John Garvey, president of The Catholic University of America in Washington, takes part in the Covenant House Sleep Out Nov. 19, 2020, amid the coronavirus pandemic. The annual event to raise money and awareness for homeless youths in Covenant House programs in the United States, Canada and Central America. (CNS photo/Patrick G. Ryan, The Catholic University of America)
By Carol Zimmermann
WASHINGTON (CNS) — This year, when many fundraisers became virtual events due to COVID-19 restrictions, Covenant House Sleep Out went hybrid.
The Nov. 19 event was dubbed a virtual sleep out this year, but thousands across the country also slept outside to raise awareness and funds for homeless youths helped by Covenant House programs across the United States, Canada and Central America.
“We’re not pretending to be homeless … but we are in prayerful solidarity with young people facing homelessness across the hemisphere,” Kevin Ryan, Covenant House President and CEO, said the day before the event.
Ryan, who slept outside in New York City, said his wife planned to sleep in a church parking lot and many were sleeping on the floor in their homes or in backyards or on front porches. This year, the event didn’t have the big group gatherings such as last year’s sleep out at Yankee Stadium.
But the message was still the same. “The idea is to have a night in solidarity,” Ryan told Catholic News Service.

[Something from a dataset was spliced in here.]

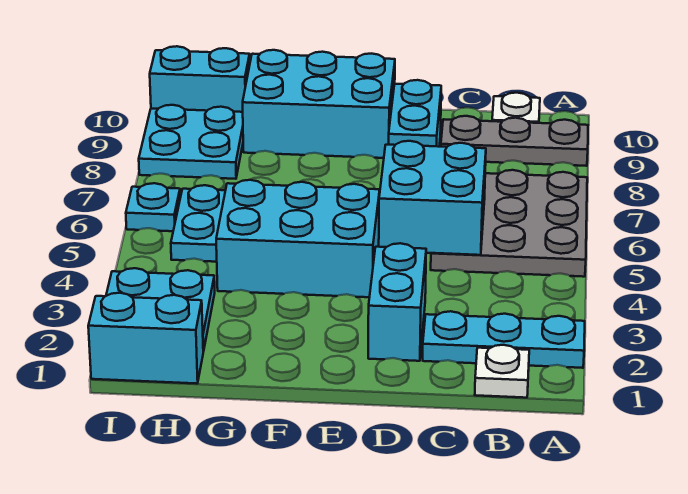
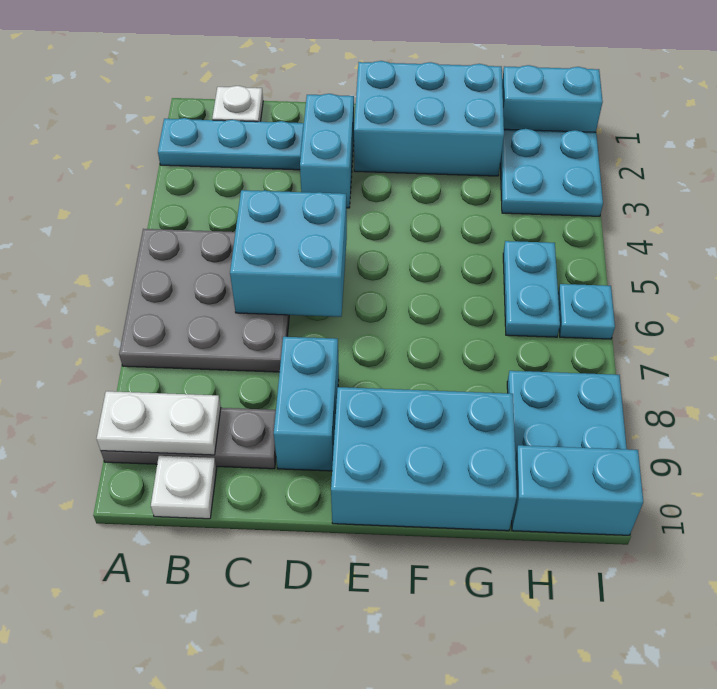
none -> white 1x2 plate [97,391,221,455]
cyan 2x3 brick [216,180,380,297] -> cyan 2x3 brick moved to [354,61,504,176]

The event, now in its 10th year, always a week before Thanksgiving, has raised more than more than $80 million in the past decade for the organization, founded under Catholic leadership in 1972, that offers food, shelter and employment training programs for about 74,000 young people each year.
It currently provides care for more than 2,100 youths in its 31 homes across the country and in Canada and Central America.
Teams signed up with Covenant House prior to Nov. 19 and got involved in fundraising efforts and were encouraged to take part in online sessions where they could hear directly from young people involved in the program. A team from The Catholic University of America joined the event, including the university’s president, John Garvey, who slept outside in Washington.
Ryan said the event this year was even more crucial because of COVID-19’s impact.
Since the onset of the virus, he said Covenant House locations have seen “a huge uptick in the number of young people who haven’t eaten in three or four days.” He said they have distributed 1.4 million meals since the pandemic started, which is a 75% increase from what they were doing previously.
Before, these teens and young adults were either getting meals at school or at their jobs in food industry, but with many schools now virtual and restaurants closed, these food options are no longer there.
The challenge now for many young people confronting homelessness, virtual schools or unemployment is also the “inability to move forward,” Ryan said, noting the limited future job prospects, the difficulty in getting any kind of psychiatric help right now and the anxiety of sheltering in place without shelter and worrying about the next meal.
In the first months of the pandemic, a number of young people and staffers tested positive for the coronavirus and several Covenant House locations had to repurpose office rooms or storage space to provide isolated places for the sick.
This summer, Ryan said, they had fewer infections and essentially “established a new normal” with health protocols in place. He noted that with the homeless youth who come through their doors each day, “we don’t know who they are or where they’ve been. It’s critical to welcome them, but we have to assess if they are sick.”
He said with the winter coming up and the coronavirus surge happening across the country, they are scrambling for more personal protective equipment, cleaning supplies and food.
“All of us are uncertain in the world right now, but to not have shelter and be unaccompanied in this world is something most of us don’t know,” he said.
He also noted the fact that the federal government “has not provided people with addition relief with this level of suffering is inexcusable.”
Ryan say the lack of support stems from “leadership in Washington being so far away from what so many American young people suffer,” adding that if they knew more about this they would “work much harder to create a safety net.”
For now, it’s “up to people of faith” to bridge that gap, he said.
Ryan said he is often reminded of what Sister Rose McGeady, the Daughter of Charity and former Covenant House president, used to say: “When you have volunteered and opened shelters and young people are still there, what do you do? You do more.”